Happy New Year!!
I was a bit later than usual opening up the henhouse on New Year’s Day ( our celebrations went on long into the night!!) and found them all sitting in a line at the top of the house, eager to get out. As I watched them run out stretching their wings and clucking enthusiastically I wondered how many of Europe’s battery hens were enjoying their extra 200cm2 of cage space as a result of the new EU legislation.
From 1st January 2012 the new law states that all battery cages, which up until now have allowed each bird a space less than the size of an A4 piece of paper in a sloping wire bottomed cage, must be replace by “enriched” cages, which allow 750 cm2 of wired floor space per bird as well as nesting & perching areas and litter to scratch in.
In effect, not including the nesting areas which can be shared by up to 100 birds, the extra space amounts to not much more than the size of an average Christmas card.
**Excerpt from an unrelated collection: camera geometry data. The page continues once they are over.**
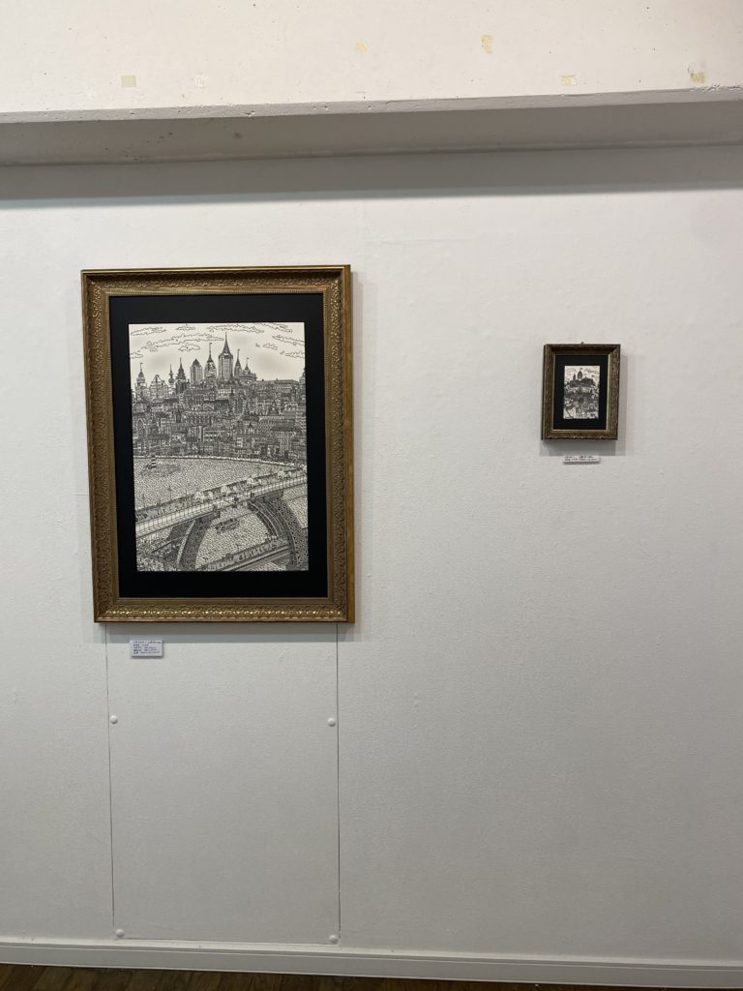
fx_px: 744
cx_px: 372
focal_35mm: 26
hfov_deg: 53.1
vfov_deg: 67.3
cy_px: 496
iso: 80
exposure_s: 1/100
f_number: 1.8
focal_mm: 4.25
Hardly a big improvement but a step in the right direction I suppose, given that at least being able to walk around a bit must be better than not at all.
But there’s still a long long way to go. Although having had 12 years to prepare for it many countries still aren’t compliant & probably won’t be for many years to come.
In contrast our little flock have the luxury of a whopping 611,111cm2 each and a henhouse with straw filled nesting boxes,a sawdust covered floor, perches at all different heights & ladders to climb up.
Admittedly, we aren’t exactly producing for Carrefour but still… it makes you think.
We can all do our bit to help though by refusing to buy eggs from caged hens, enriched or otherwise. When we occasionally have to supplement our little supply of eggs , we only ever buy those labelled with code 0 ( organic) or 1 ( free range). Code 2 are barn eggs from hens which are housed in large sheds with room to scratch, perch & dust-bathe but no permanent access to outside & code 3 eggs are from caged hens – there isn’t a separate code for eggs from enriched cages.
This year we’re planning to add a few more hens to our flock so that guests can buy fresh eggs straight from the henhouse.
Of course it won’t change overnight, & just swapping over to free range eggs won’t be enough….what about all the things we eat which contain processed eggs – powdered or in liquid form? Or going a bit further, what about the chickens we eat? What kind of life have they led?
But it’s a start and hopefully somewhere down the line the cages which cause these birds to suffer & endure such an unnatural lifestyle will become as rare as hens’ teeth.